Give the text lines of the items below as a Markdown table with the columns "No." and "Text line," numbering each line in order and leaving out blank lines. Omit the pictures from your answer.

Information supplied: Begin

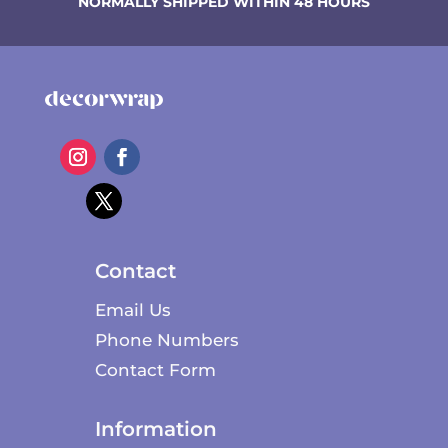
NORMALLY SHIPPED WITHIN 48 HOURS
Contact
Email Us
Phone Numbers
Contact Form
Information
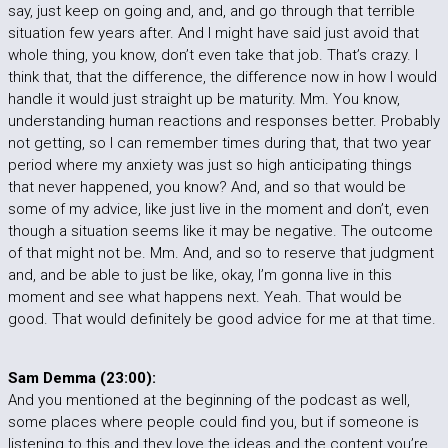
say, just keep on going and, and, and go through that terrible
situation few years after. And I might have said just avoid that
whole thing, you know, don’t even take that job. That’s crazy. I
think that, that the difference, the difference now in how I would
handle it would just straight up be maturity. Mm. You know,
understanding human reactions and responses better. Probably
not getting, so I can remember times during that, that two year
period where my anxiety was just so high anticipating things
that never happened, you know? And, and so that would be
some of my advice, like just live in the moment and don’t, even
though a situation seems like it may be negative. The outcome
of that might not be. Mm. And, and so to reserve that judgment
and, and be able to just be like, okay, I’m gonna live in this
moment and see what happens next. Yeah. That would be
good. That would definitely be good advice for me at that time.
Sam Demma (23:00):
And you mentioned at the beginning of the podcast as well,
some places where people could find you, but if someone is
listening to this and they love the ideas and the content you’re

Information supplied: End

■ Response:
| No. | Text line |
|---|---|
| 1 | NORMALLY SHIPPED WITHIN 48 HOURS |
| 2 | Contact |
| 3 | Email Us |
| 4 | Phone Numbers |
| 5 | Contact Form |
| 6 | Information |
| 7 | say, just keep on going and, and, and go through that terrible |
| 8 | situation few years after. And I might have said just avoid that |
| 9 | whole thing, you know, don’t even take that job. That’s crazy. I |
| 10 | think that, that the difference, the difference now in how I would |
| 11 | handle it would just straight up be maturity. Mm. You know, |
| 12 | understanding human reactions and responses better. Probably |
| 13 | not getting, so I can remember times during that, that two year |
| 14 | period where my anxiety was just so high anticipating things |
| 15 | that never happened, you know? And, and so that would be |
| 16 | some of my advice, like just live in the moment and don’t, even |
| 17 | though a situation seems like it may be negative. The outcome |
| 18 | of that might not be. Mm. And, and so to reserve that judgment |
| 19 | and, and be able to just be like, okay, I’m gonna live in this |
| 20 | moment and see what happens next. Yeah. That would be |
| 21 | good. That would definitely be good advice for me at that time. |
| 22 | Sam Demma (23:00): |
| 23 | And you mentioned at the beginning of the podcast as well, |
| 24 | some places where people could find you, but if someone is |
| 25 | listening to this and they love the ideas and the content you’re |